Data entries
# # # # #
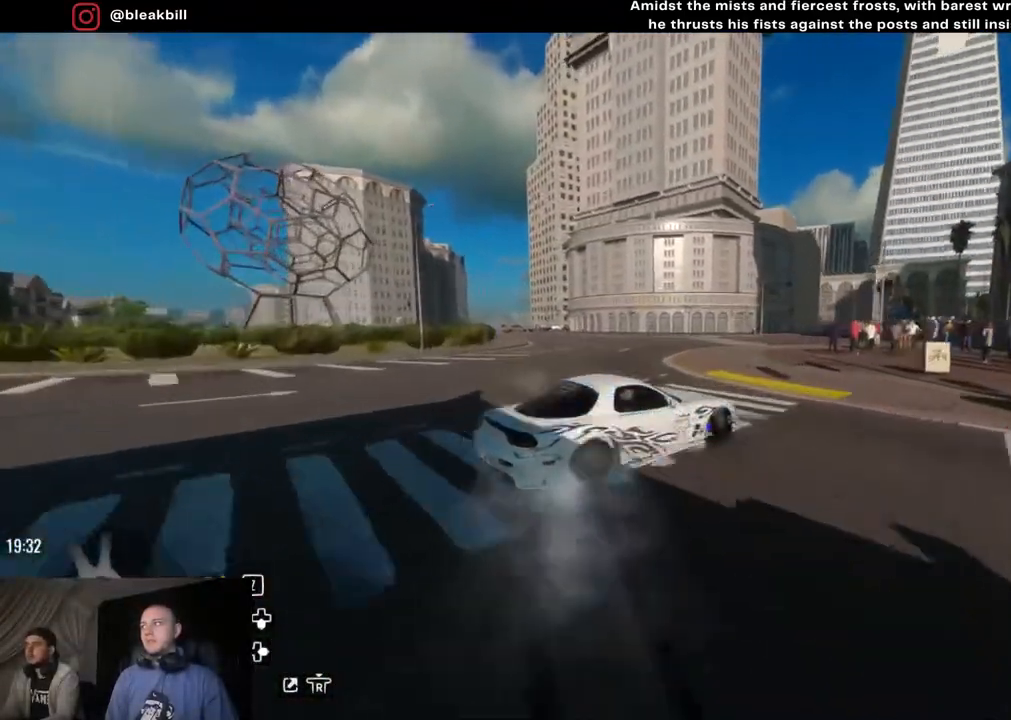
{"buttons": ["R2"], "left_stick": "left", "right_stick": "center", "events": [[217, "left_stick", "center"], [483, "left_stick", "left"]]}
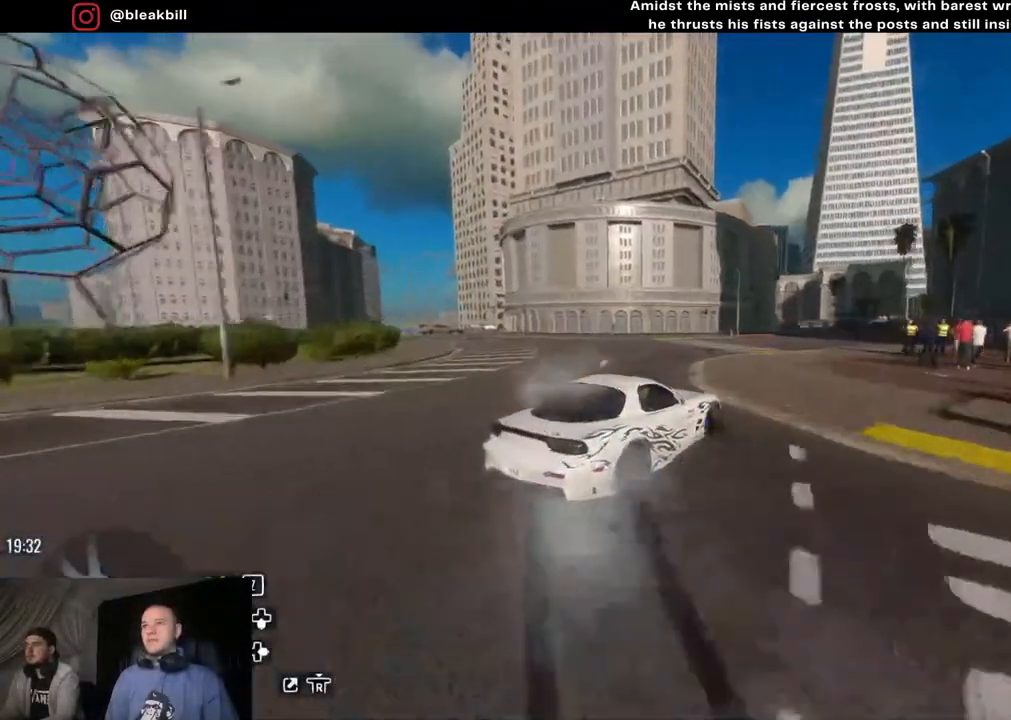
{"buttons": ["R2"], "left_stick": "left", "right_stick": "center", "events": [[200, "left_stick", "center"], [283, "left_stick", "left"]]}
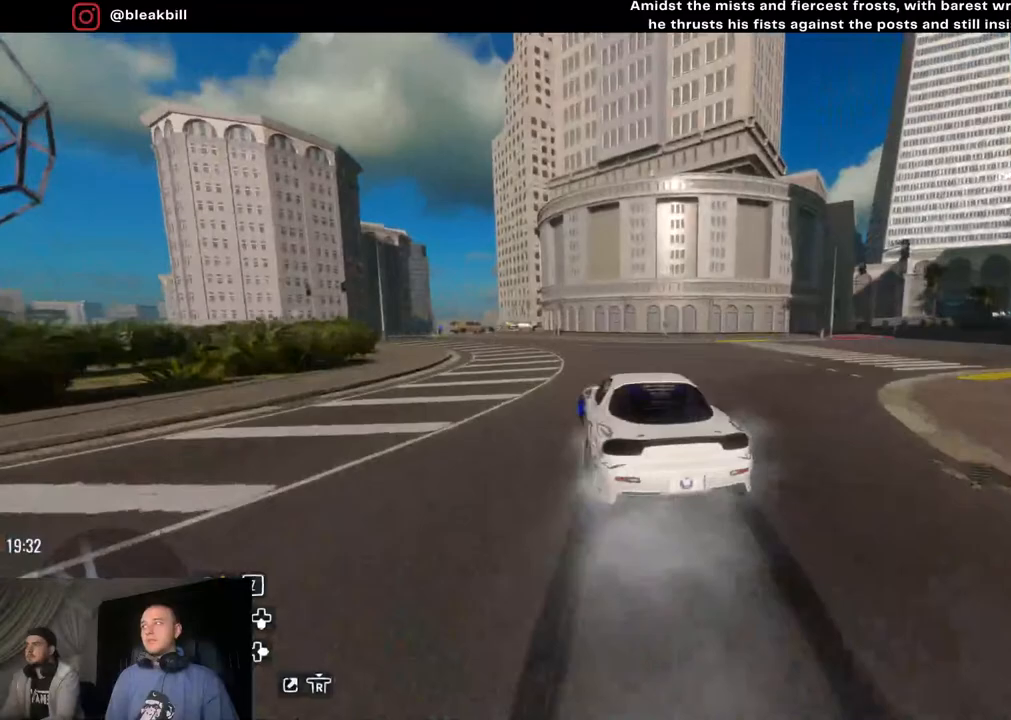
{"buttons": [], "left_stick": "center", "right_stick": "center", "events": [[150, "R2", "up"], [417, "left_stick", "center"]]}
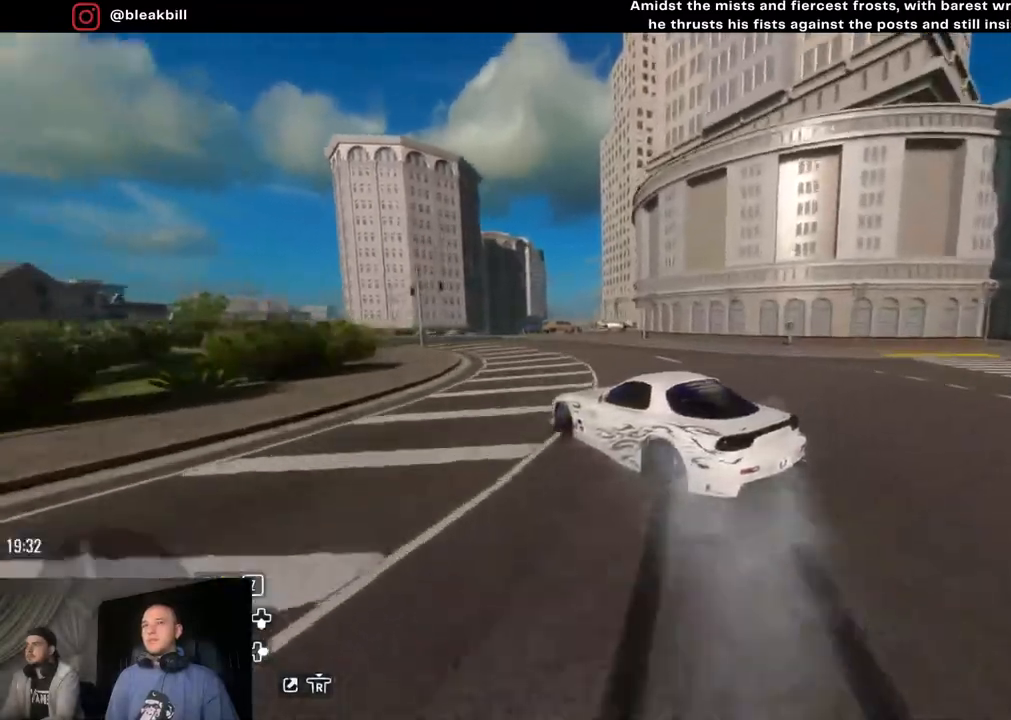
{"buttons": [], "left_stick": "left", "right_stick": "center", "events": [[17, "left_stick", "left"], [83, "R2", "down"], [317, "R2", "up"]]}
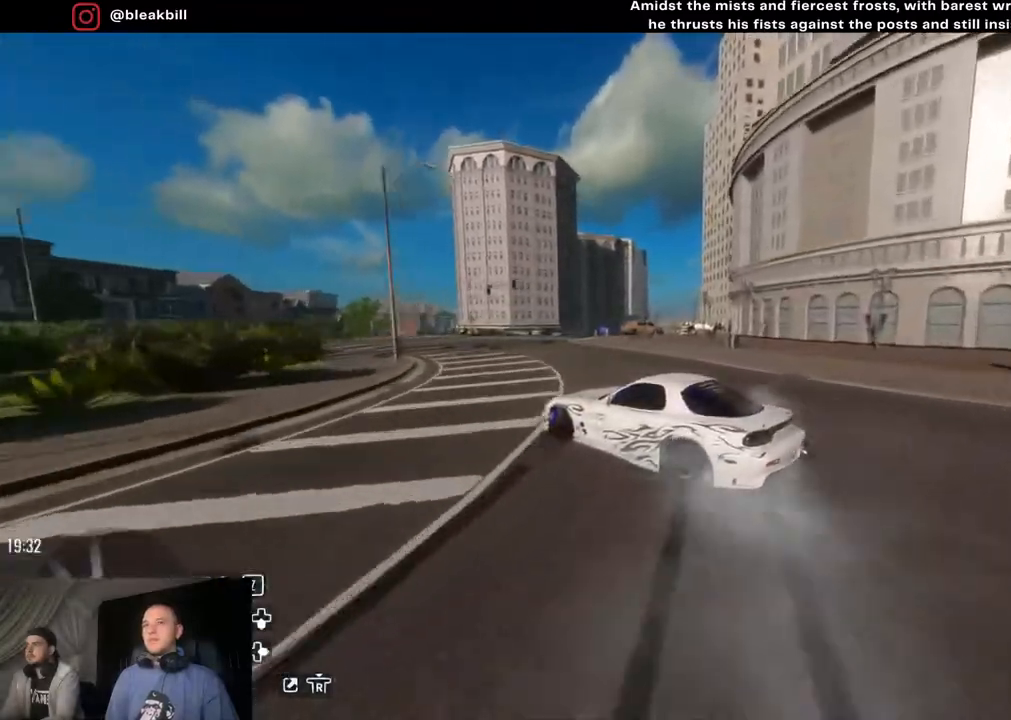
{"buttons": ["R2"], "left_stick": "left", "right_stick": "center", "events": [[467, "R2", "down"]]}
# # # # #
- _Requirement_
Please transcribe all of the records above exactly, leaving out any pictures.

- _Answer to this problem_
{"buttons": ["R2"], "left_stick": "left", "right_stick": "center", "events": [[217, "left_stick", "center"], [483, "left_stick", "left"]]}
{"buttons": ["R2"], "left_stick": "left", "right_stick": "center", "events": [[200, "left_stick", "center"], [283, "left_stick", "left"]]}
{"buttons": [], "left_stick": "center", "right_stick": "center", "events": [[150, "R2", "up"], [417, "left_stick", "center"]]}
{"buttons": [], "left_stick": "left", "right_stick": "center", "events": [[17, "left_stick", "left"], [83, "R2", "down"], [317, "R2", "up"]]}
{"buttons": ["R2"], "left_stick": "left", "right_stick": "center", "events": [[467, "R2", "down"]]}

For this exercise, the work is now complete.